Comment 3 Vitezslav Stejskal 2007-03-09 21:47:00 UTC
I am afraid that this will need fixing in windows system. I think the current
behavior is a general behavior of tabbed containers. What we would need is to
remember the sequence of all tabs as they were opened (moving tabs to the front
when they get focus) and then use this sequence to find the tab that needs to be
focused when the current one is closed.
Comment 4 David Simonek 2007-03-19 15:41:41 UTC
This is not a defect, changing back to enhancement.
Comment 5 David Simonek 2007-03-19 15:48:49 UTC
Current state is as designed:
- when user closes the tab, nearest one is selected to prevent from visual
'jumping' of the scene
- it's very hard for user to remember the sequence history of more then 3 items
- can you tell me what was 5th previous editor document you worked on?
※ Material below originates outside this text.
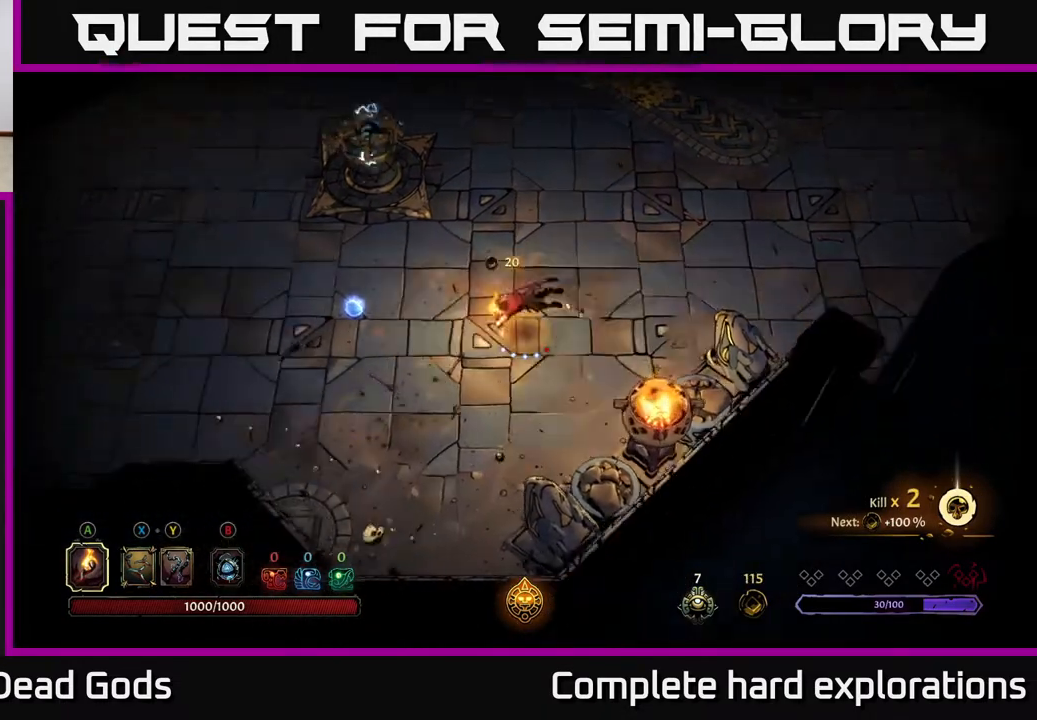
{"buttons": [], "left_stick": "left", "right_stick": "center", "events": [[50, "R2", "up"]]}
Surely
no. That's why the feature will look like "tab jumping error" and not like the
real feature
- no tabbed UI of the other apps that I saw has this implemented
- recent history/sequence is tracked by winsys and displayed after pressing
Ctrl+Tab. Much more useful and cleaner.

I'm closing as wontfix and put designer Jano on cc to comment further if needed.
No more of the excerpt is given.